Gotcha. So if you’re on a 16GB node, you can safely give both GL & ES 5-6GB and chug right on along. Graylog takes the heap configuration in:

  • /etc/default/graylog-server (Ubuntu)
  • /etc/sysconfig/graylog-server (RHEL)

And Elasticsearch uses:

  • /etc/default/elasticsearch (Ubuntu)
  • /etc/sysconfig/elasticsearch (RHEL) OR
  • /etc/elasticsearch/jvm.options

I’d stick with the default/sysconfig locations for consistency.

2 Likes

Thanks for the info!

Here’s something odd - I have no events since I made the changes.
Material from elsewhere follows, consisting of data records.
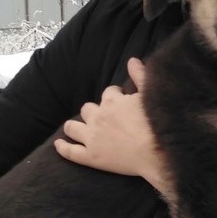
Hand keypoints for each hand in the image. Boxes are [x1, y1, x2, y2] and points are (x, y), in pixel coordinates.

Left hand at [54, 59, 169, 193]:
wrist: (157, 152)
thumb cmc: (157, 123)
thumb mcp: (150, 95)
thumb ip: (140, 76)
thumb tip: (132, 60)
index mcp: (112, 101)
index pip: (108, 93)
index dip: (114, 96)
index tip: (121, 101)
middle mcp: (98, 117)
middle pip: (87, 109)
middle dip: (93, 111)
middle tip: (102, 118)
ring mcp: (92, 138)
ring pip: (73, 127)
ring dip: (73, 126)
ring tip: (74, 127)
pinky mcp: (90, 157)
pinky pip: (70, 152)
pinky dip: (62, 147)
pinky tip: (58, 144)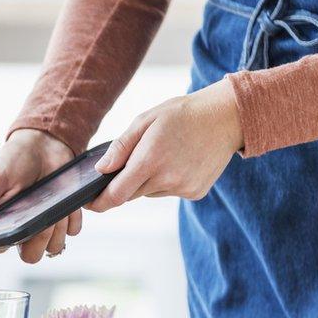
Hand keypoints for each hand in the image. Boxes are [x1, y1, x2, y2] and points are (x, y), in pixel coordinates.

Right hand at [0, 129, 76, 262]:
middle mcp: (24, 229)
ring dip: (55, 227)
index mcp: (3, 223)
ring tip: (51, 202)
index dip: (9, 243)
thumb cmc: (15, 160)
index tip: (13, 228)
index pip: (3, 248)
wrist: (44, 143)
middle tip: (37, 216)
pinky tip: (63, 199)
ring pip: (54, 246)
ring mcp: (46, 224)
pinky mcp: (67, 217)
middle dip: (37, 239)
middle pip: (31, 255)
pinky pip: (72, 230)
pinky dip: (70, 216)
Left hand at [86, 80, 243, 212]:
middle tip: (138, 157)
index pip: (116, 194)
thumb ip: (121, 147)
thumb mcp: (146, 120)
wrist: (226, 118)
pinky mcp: (195, 193)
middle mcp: (167, 179)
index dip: (100, 202)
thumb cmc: (183, 114)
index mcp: (150, 160)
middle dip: (126, 181)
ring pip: (150, 192)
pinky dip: (167, 181)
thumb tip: (101, 170)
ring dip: (149, 180)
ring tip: (165, 154)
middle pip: (132, 193)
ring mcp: (183, 188)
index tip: (90, 203)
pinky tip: (180, 161)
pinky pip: (170, 192)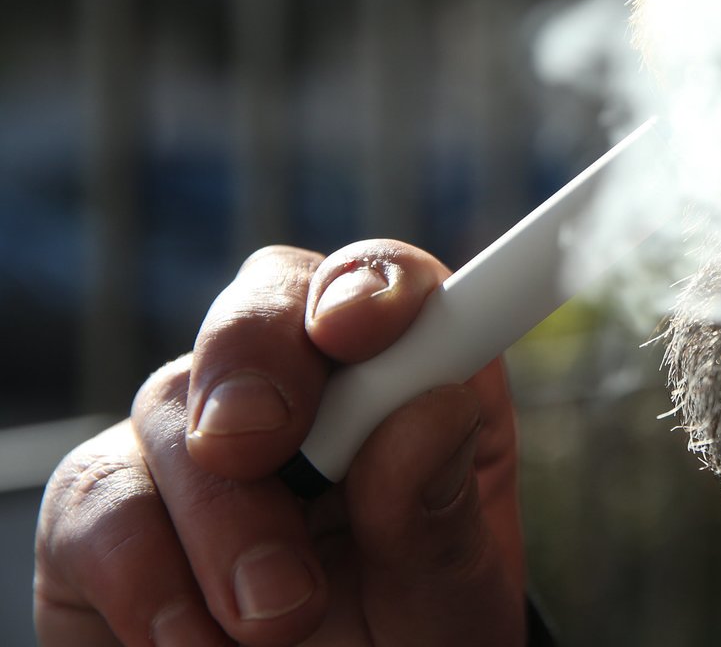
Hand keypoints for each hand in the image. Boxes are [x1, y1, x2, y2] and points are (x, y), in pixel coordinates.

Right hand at [34, 241, 526, 646]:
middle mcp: (304, 389)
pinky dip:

Given that one of the servers monitored generates a LOT of log traffic (respective to the others, anyway) I would expect things to show up past 10am.

What do your inputs look like–are they running just fine?

Looks to be, yeah.

Chimming in,

I noticed your using TLS but you dont have it enabled?

@gsmith @aaronsachs
Ok - It really was just choking on what was being ingested.
I increased heap size on everything to something like 5gb and added more vram to the VM.

Looks like those TLS values were defaults because it only works if TLS is disabled there.
That being said, that’s my next step is to work on getting that set up and enabled.

This topic was automatically closed 14 days after the last reply. New replies are no longer allowed.